Bye Bye Birdie
July 13, 2007We let Sparrow William go today. She (yeah, turns out William’s a lady) had been given a clean bill of health from the vet on Wednesday and the vet said that sparrows are pretty good at re-adapting to life in the wild. So with that info and the good weather forecast over the next few days, it seemed like now was a good time to let the kid go. She didn’t hesitate for too long once the lid was taken off her cage, but I’m pretty sure that she was whicked away a little farther and a little faster than she’d intended by a big gust of wind that let out as soon as she took flight. Of course, I can’t say that seeing that helped me feel any better about cutting off a creature that is still so used to being taken care of by humans.

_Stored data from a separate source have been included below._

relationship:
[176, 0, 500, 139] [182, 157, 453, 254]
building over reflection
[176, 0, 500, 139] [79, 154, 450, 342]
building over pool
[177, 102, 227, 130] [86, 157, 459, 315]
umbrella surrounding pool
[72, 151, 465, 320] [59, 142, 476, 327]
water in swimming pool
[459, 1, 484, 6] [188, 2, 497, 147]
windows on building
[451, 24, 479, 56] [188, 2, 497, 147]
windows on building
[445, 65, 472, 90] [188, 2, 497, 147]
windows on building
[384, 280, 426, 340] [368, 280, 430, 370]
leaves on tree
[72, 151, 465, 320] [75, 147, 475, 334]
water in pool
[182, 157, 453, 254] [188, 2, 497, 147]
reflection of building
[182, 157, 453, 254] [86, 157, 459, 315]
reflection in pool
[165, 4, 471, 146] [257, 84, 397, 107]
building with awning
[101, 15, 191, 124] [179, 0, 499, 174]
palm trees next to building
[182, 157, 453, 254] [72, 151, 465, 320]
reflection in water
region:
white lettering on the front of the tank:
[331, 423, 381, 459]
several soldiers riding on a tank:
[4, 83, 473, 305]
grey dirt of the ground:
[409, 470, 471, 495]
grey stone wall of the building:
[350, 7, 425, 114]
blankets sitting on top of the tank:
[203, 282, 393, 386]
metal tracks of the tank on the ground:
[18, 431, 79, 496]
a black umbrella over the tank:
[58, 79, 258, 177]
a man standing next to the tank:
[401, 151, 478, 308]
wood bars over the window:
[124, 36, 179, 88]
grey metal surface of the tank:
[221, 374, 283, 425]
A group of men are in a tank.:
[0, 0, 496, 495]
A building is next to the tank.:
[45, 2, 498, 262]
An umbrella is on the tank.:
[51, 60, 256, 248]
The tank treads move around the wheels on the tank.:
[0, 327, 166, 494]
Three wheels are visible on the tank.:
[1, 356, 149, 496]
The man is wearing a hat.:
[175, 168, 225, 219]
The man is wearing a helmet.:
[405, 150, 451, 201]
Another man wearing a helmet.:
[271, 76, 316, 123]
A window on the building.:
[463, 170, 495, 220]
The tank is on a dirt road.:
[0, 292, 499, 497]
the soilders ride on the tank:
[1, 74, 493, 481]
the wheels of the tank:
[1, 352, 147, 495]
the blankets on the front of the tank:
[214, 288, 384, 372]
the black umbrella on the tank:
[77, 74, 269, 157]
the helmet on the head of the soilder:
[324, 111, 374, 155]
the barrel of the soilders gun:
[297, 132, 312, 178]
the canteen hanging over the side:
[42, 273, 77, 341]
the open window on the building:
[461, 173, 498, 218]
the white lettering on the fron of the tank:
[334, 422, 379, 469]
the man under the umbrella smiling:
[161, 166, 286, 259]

I came back to check on William after I got off work, about five hours after releasing her, and I could hear her chirping loudly and hungrily in roughly the same place she’d been released. I whistled a few times to let her know I was down there, and waited around for a bit just to watch and see how she was getting on with the other birds. I saw one sparrow chase her away from a spot she’d found on the windowsill of on of the campus buildings, and I listened to her continue to chirp chirp chirp in that way she does when she’s hungry or lonely. After a few minutes, she seemed to catch sight of me, because she flew down straight to me and landed on my arm. I showed her where I’d left some seeds and watched her eat them pretty greedily. She also continued to follow me around, landing on me repeatedly when I would try to put her down and walk away. I know in time she’ll learn to be friends with sparrows and not with people, but that thought doesn’t make me feel any less like I’ve abandoned her. After all, wasn’t the point of saving her as a baby to help her have a good life? Until I start to get the sense that she’s really gained significant independence (ie, she knows I’m there but doesn’t want to follow me around, sit on me, and nibble at my fingers), I’m going to feel bad about tossing her out into a world that I haven’t prepared her to handle. I plan to go back to campus tomorrow and check on her and put seeds down again. I don’t know what it is that I’m hoping to see when I visit tomorrow. Maybe just some kind of sign that she’s less distraught and more eager to spend time with her sparrow friends than her people friends.
Aw, your baby is all grown up! Despite the feeling that you have abandoned you, it must be pretty gratifying that a wild thing trusts you enough to land on you when she sees you. And she will be fine with you and your seeds. i bet she will forget you in no time!
In the mean time, people on campus are going to start calling you “The Bird Lady.” i mean, birds don’t just fly up to people and land on them. If i saw you i would think you were St. Francis incarnate. Pretty soon you will end up as an item in the local newspaper. ; )
Comment by Sam — July 13, 2007 @ 3:55 pm
Ha ha, well now I think people are just going to think I’m the Crazy Lady since after two days wandering around campus whistling to sparrows, I have yet to find William again. And really, I think the only way you could possibly *not* look insane whistling to sparrows is if one actually lands on you.